Consequently, the brewery was driven by its export sales in the early going, quickly making a name for itself with a formidable range of beers. 10 years on and things are looking much better for the beer drinking populace of Norway. More new breweries are emerging, and NØGNE Ø’s range of over 20 beers is now being widely appreciated in its homeland. With collaborations spanning the globe, there’s always something new and exciting to look out for from the Grimstad brewery, and their lineup at IMBC will certainly not disappoint! Brewmaster and co-founder, Kjetil Jikiun (AKA ‘The Bearded Giant’), will also be attending in person to pour some beers and get involved with some of the pop-up tastings.




The history of wheat beer and the Schneider family are uniquely inseparable. Two hundred years ago, wheat beer could only be brewed by the Bavarian Royal family in their breweries. In 1872, when King Ludwig II decided to discontinue brewing the beer, Georg Schneider I persuaded the King to sell him the exclusive right to brew wheat beers, thus saving this prized beer style from extinction.

Originally based in Munich, the family acquired a brewery in Kelheim in 1927 which has remained the Schneider Weisse brewery to this day.
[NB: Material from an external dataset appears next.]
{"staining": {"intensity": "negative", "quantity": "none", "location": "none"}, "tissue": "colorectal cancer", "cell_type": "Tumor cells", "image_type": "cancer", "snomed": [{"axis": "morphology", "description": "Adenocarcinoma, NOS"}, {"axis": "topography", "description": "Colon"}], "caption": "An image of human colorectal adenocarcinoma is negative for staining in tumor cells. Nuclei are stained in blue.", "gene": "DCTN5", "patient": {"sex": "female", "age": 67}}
It is the oldest wheat beer brewery in Bavaria, and has continuously produced wheat beers since 1607. Whilst the brewery has built its world class reputation on more traditional beers such as their hefeweizen (‘Original’) and wheat doppelbock (‘Aventinus’), both rightly considered to be among the best examples of their styles available today, Schneider Weisse is increasingly gaining an appreciative fan base around the world with its more progressive and experimental beers.

Perhaps most well known of them all is a collaborative effort with Brooklyn Brewery, Meine Hopfenweisse, the world’s first dry-hopped wheat beer, but in recent years they have also been going it alone with exotic hops from America and New Zealand (almost an act of heresy in Germany, given that they are based so close to the Hallertau hop growing region). Their latest project has involved barrel aging with the aforementioned Aventinus, the fruits of which will be available to taste at IMBC for the first time in the UK (quantities are extremely limited). We will also be pouring the first keg of this year’s Tap X: Nelson Sauvin, an extremely popular special last year.